> **Prompt**: Exact copies of the lines below are the goal; any images in them are dropped.

================================

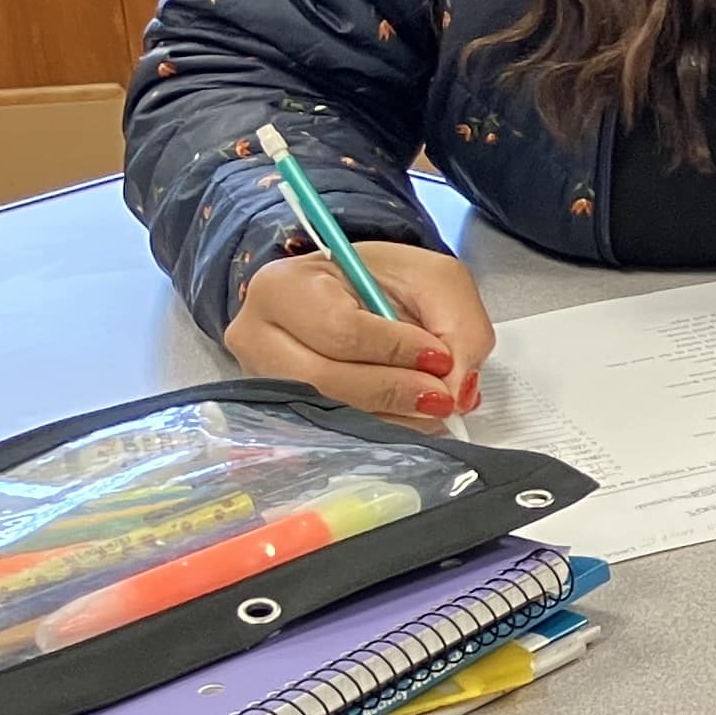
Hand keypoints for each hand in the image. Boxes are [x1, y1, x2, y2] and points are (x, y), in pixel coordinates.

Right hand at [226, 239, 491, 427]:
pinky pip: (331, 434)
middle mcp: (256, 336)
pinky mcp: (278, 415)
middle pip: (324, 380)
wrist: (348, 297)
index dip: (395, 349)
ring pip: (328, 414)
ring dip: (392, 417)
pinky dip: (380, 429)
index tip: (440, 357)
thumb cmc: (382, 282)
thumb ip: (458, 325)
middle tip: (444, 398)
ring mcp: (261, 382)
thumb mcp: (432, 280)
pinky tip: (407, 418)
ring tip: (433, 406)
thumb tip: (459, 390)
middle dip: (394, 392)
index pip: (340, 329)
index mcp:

================================

> **Problem solution**:
Hand keypoints for each hand in the image. Boxes are [x1, y1, x2, y2] and points are (x, y), in pixel coordinates.

Right hand at [226, 239, 491, 427]:
pinky pip: (331, 434)
middle mcp: (256, 336)
pinky mcp: (278, 415)
middle pip: (324, 380)
wrist: (348, 297)
index dip: (395, 349)
ring pip: (328, 414)
ring dip: (392, 417)
pinky dip: (380, 429)
index tip: (440, 357)
thumb cmc: (382, 282)
thumb ip: (458, 325)
middle tip: (444, 398)
ring mcp: (261, 382)
thumb mcp: (432, 280)
pinky tip: (407, 418)
ring tip: (433, 406)
thumb tip: (459, 390)
middle dip: (394, 392)
index pip: (340, 329)
index mcp:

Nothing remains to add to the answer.